• _WORK INSTRUCTION_:
When a line in the records includes the string "program", it goes into the tally; report that tally alone.

• _DATASET RECORDS_:
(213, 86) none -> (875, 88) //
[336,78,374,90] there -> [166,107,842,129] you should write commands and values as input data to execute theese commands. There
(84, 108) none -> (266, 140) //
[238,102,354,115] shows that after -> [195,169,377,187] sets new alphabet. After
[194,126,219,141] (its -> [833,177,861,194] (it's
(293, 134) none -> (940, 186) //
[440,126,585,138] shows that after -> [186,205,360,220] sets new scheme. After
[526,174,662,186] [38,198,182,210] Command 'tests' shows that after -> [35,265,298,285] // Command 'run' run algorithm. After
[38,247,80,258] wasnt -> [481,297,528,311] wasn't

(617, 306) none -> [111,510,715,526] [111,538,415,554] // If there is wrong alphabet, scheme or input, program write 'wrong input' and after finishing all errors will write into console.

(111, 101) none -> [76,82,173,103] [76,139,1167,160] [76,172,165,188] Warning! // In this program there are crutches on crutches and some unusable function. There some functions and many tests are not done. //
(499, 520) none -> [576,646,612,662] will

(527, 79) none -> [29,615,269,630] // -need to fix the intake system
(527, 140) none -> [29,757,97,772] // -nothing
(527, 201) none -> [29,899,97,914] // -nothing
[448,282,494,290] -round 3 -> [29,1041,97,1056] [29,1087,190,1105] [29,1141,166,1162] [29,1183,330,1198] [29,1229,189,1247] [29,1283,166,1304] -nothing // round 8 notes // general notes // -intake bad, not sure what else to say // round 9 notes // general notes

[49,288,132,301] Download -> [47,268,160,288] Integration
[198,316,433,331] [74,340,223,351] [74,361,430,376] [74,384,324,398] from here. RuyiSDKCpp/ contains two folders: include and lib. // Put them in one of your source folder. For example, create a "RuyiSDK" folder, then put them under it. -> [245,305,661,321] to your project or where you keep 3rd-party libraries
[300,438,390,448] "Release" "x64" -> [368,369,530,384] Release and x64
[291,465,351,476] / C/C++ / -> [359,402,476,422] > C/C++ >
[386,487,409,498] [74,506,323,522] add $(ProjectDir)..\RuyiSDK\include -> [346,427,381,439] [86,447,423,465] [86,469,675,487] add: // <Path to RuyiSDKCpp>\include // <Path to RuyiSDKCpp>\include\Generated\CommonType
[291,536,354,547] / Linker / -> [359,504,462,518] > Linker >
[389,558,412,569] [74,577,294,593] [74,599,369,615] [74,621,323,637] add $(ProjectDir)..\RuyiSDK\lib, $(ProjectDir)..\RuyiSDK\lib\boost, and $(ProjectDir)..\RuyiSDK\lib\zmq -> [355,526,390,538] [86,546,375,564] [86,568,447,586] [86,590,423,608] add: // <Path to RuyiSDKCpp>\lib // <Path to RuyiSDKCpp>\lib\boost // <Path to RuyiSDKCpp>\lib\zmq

• _OUTPUT FOR THIS TASK_:
2